Supplied records:
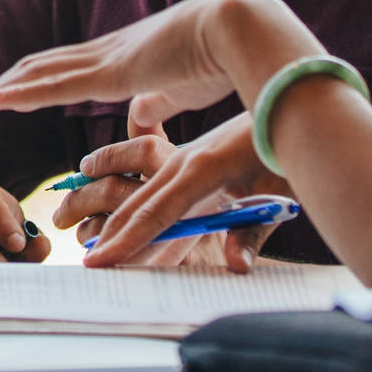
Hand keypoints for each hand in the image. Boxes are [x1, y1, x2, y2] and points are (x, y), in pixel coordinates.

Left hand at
==
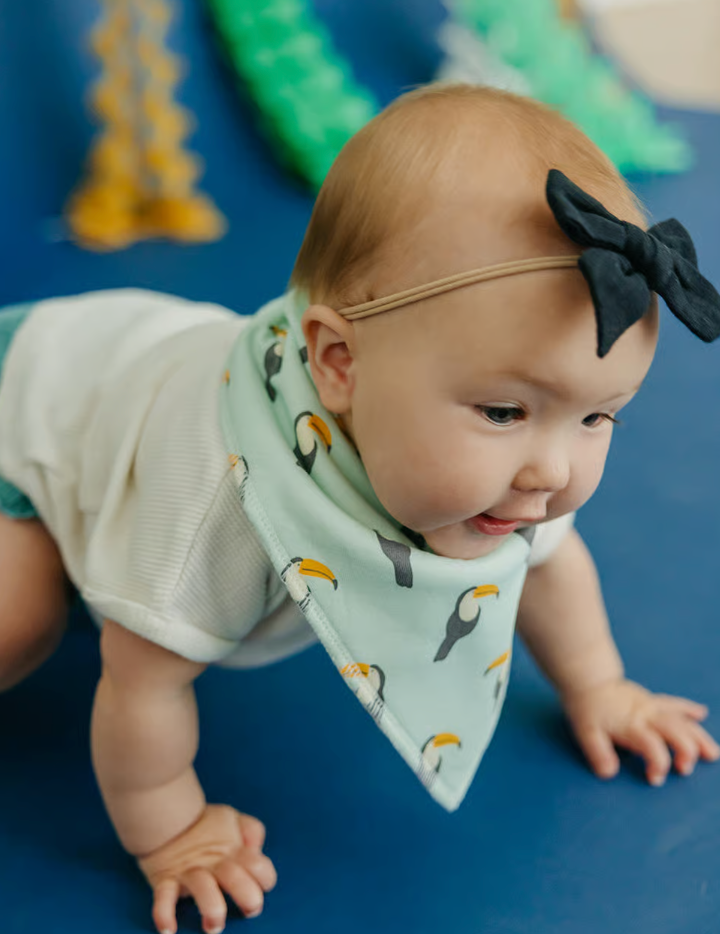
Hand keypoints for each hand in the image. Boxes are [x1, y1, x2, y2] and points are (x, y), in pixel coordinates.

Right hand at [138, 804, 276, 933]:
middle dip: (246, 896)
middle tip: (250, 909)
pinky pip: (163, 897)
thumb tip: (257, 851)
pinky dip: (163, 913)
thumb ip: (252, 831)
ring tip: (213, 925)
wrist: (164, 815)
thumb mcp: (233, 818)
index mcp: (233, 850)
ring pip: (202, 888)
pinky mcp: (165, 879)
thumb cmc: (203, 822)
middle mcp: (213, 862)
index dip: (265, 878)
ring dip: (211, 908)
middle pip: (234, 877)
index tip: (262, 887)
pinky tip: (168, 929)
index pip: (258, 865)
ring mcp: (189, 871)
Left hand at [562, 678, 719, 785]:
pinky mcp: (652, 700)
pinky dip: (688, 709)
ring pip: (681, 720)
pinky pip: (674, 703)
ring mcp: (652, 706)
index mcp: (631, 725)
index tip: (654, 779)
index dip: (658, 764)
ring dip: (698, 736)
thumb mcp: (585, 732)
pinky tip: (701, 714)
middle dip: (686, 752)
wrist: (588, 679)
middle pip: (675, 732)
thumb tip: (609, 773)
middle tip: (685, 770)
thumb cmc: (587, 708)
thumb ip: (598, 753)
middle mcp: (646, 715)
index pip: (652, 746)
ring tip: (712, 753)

Prompt:
Only one stretch of the records above is wanted: the lines between the one holding "middle pip: (234, 877)" and the one holding "ring tip: (712, 753)", inclusive, reproduced exactly.

Answer box:
middle pip: (234, 877)
index tip: (262, 887)
pinky tip: (168, 929)
index pip: (258, 865)
ring mcp: (189, 871)
Left hand at [562, 678, 719, 785]:
pinky mcp: (652, 700)
pinky dip: (688, 709)
ring pip: (681, 720)
pinky pip: (674, 703)
ring mcp: (652, 706)
index mcp: (631, 725)
index tip: (654, 779)
index dip: (658, 764)
ring dip: (698, 736)
thumb mcp: (585, 732)
pinky tip: (701, 714)
middle dip: (686, 752)
wrist: (588, 679)
middle pip: (675, 732)
thumb tip: (609, 773)
middle tip: (685, 770)
thumb cmc: (587, 708)
thumb ip: (598, 753)
middle mcp: (646, 715)
index pip: (652, 746)
ring tip: (712, 753)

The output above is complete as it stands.